From mainstream press, pic from here
Brazilian police on Wednesday evicted almost 200 families who had occupied a public housing development in Rio de Janeiro’s Guadalupe neighborhood.
The squatters were served with an eviction notice at 9:00 a.m. and soon were seen streaming out of the complex loaded down with mattresses, stoves, televisions and other belongings.
Offering no resistance, most of the unauthorized occupants toted their possessions to the Goga da Ema “favela,” or shantytown, which lies next to the development built under President Dilma Rousseff’s “My house, my life” program for low-cost housing.
Though men armed with rifles were filmed accompanying the squatters when they occupied the development on Nov. 9, no weapons were in evidence on Wednesday.
Several dozen squatters took advantage of the presence of the media to mount a protest over local authorities’ failure to send social workers and psychologists to assist them.
“I want to know from authorities what will become of us,” said Davison Leandro, an unemployed truck driver. “We have no shelter.”
Demonstrators chanted: “We want jobs, we want jobs.”
Gogo da Ema is regarded as one of Rio’s most violent favelas.
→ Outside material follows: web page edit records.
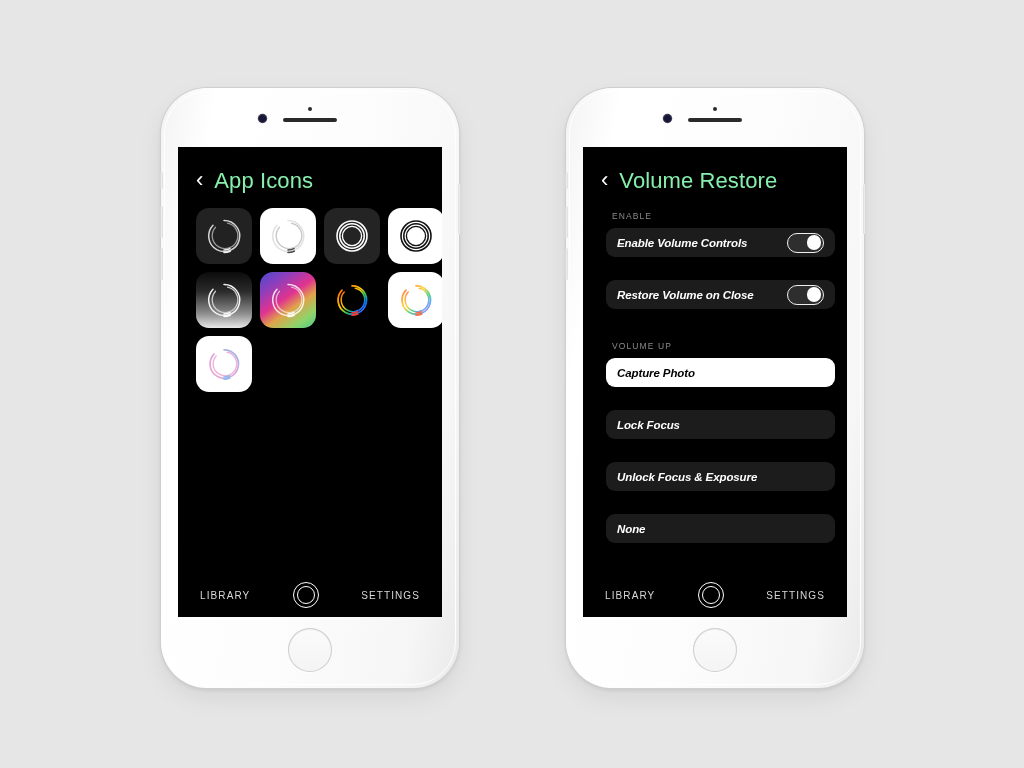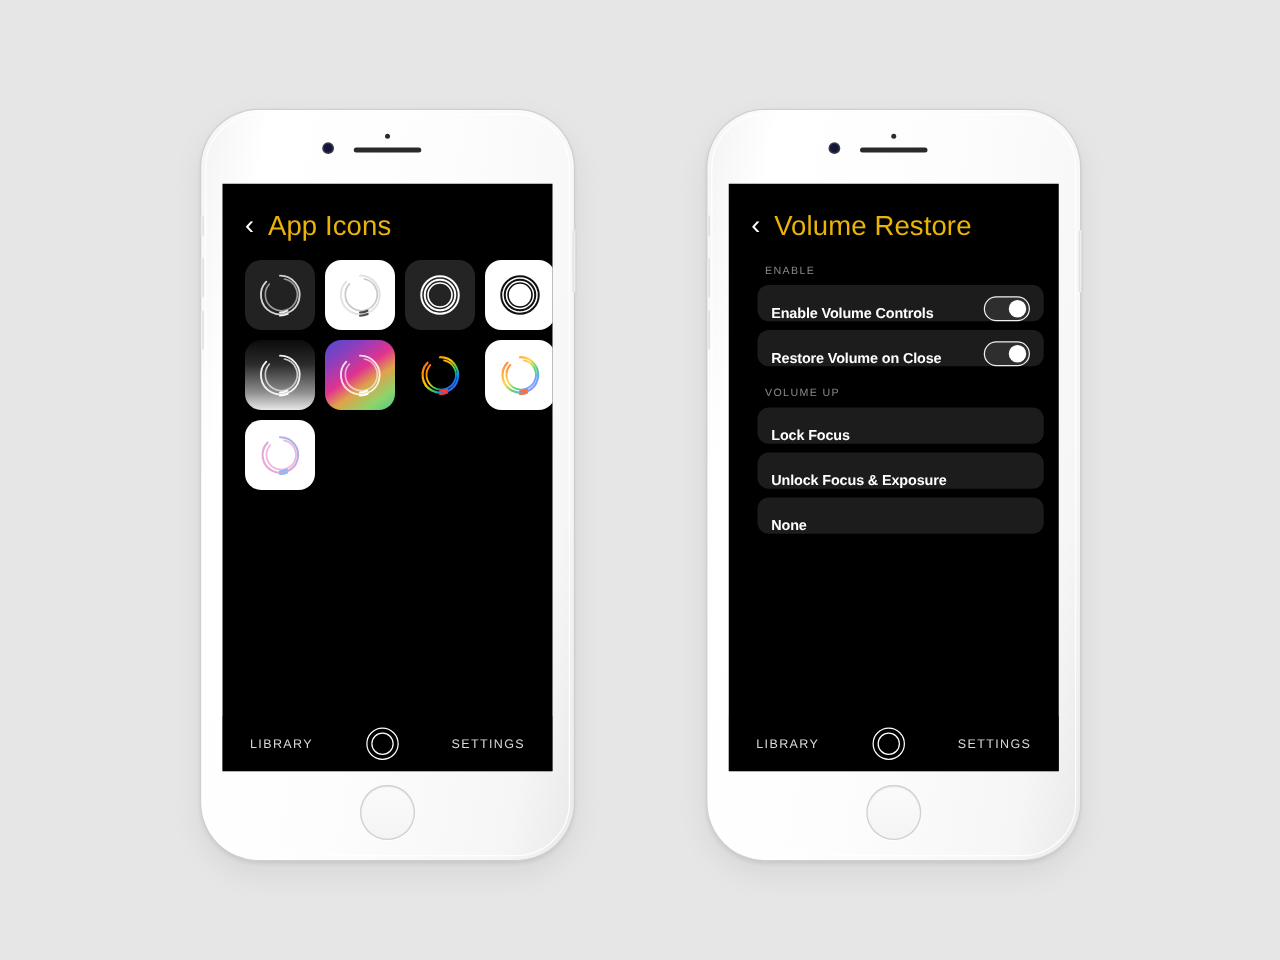--- a/index.html
+++ b/index.html
@@ -132,7 +132,7 @@
     cursor: pointer;
   }
   .nav-title {
-    color: #eab308;
+    color: #86efac;
     font-size: 22px;
     font-weight: 400;
     letter-spacing: 0.1px;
The apartments are finished and ready to be allocated by lottery to their new owners.
The federal government’s goal is to end this year having met the goal of 2.75 million new low-cost housing units set when the program began in 2011.
The next phase of the initiative, which starts in 2015, envisions the construction of 3 million additional units.
Roughly 5 million Brazilians lack suitable housing, according to activists.